We already have a mixed public/private system. What is the big deal if the balance shifts a bit further toward privatisation?

The introduction of Medicare was strongly contested and opposed by the Coalition from 1983. It was only after the Coalition’s fifth straight successive defeat in the 1993 federal election that Howard committed the Coalition to retaining Medicare because he accepted the reality that the Australian public valued Medicare. Moves towards privatising elements of healthcare currently covered by Medicare are a stealth strategy of incremental cuts to re-form Medicare as a safety-net for the poor. Liberal leaders like John Howard, Tony Abbott, Campbell Newman and Barry O’Farrell all know that their parties are unelectable if they state their opposition to the universality of Medicare. Instead, while proclaiming they are the “best friends Medicare has ever had”, they have adopted strategies of incremental cuts that are designed to gradually erode the broader public’s confidence in, commitment to and support for Medicare.

Unless we stand up and fight these moves, a tipping point will be reached and Medicare will be re-cast as merely a welfare program for the poor.

Weakening Medicare while strengthening the private sector creates incentives that result in:

  • Increased waiting times in the public sector as doctors have an economic incentive to serve private patients.
  • Incentives to maintain long public waiting lists in order to increase the attractiveness of more lucrative private care. How will the private operators of the new Northern Beaches Hospital, which will provide both public and private beds, deal with the temptation to create circumstances that optimise the attractiveness of their more lucrative private beds?
  • Ethical questions when entrepreneurial doctors refer patients to private care in which they have financial interests.
  • Growth in input prices due to competition between the public and private sector. In the public sector this leads to either a reduction in the provision of services or the need for public spending growth to maintain previous levels of service.
  • Privatisation leads to lower pay and conditions for the nursing and midwifery workforce.

What is the solution to the funding of health?

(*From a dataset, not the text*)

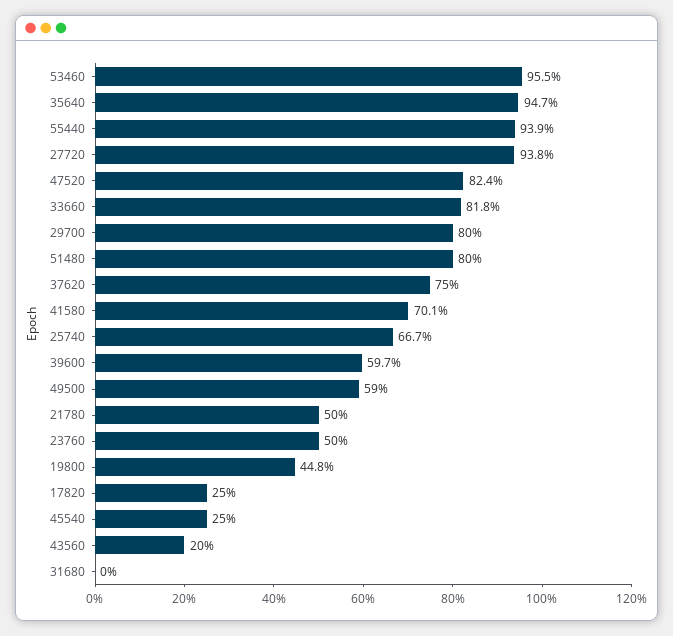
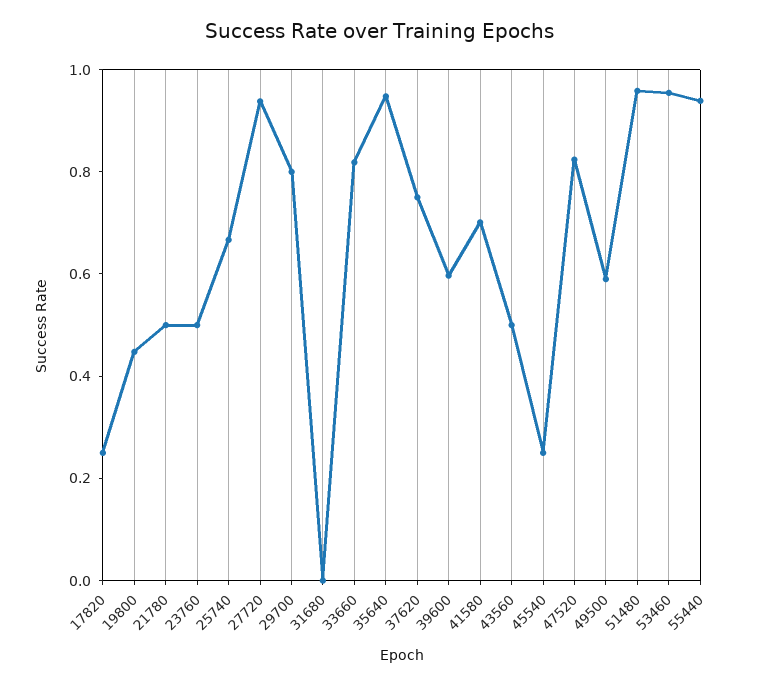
51480: 0.8 -> 0.95
43560: 0.2 -> 0.5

There are a multitude of changes that can be made to make the health system more efficient, including better use of the skills and capabilities of the nursing and midwifery workforce. If extra revenue is required, we believe that a financial transactions tax should be considered. There are currently billions of dollars that are being pushed around by financial transactors who are avoiding the responsibility of paying taxes. Financial transactions like stocks, bonds and other financial instruments are being traded around the world at a high volume, yet not a cent of tax is being paid on them. This tax is called a FTT or better known in many parts of the world as the Robin Hood Tax. Countries in Europe are signing on to an FTT, with growing support for it in the US as well. If Tony Abbott wants to fund health, then he should get financial institutions to pay their fair share.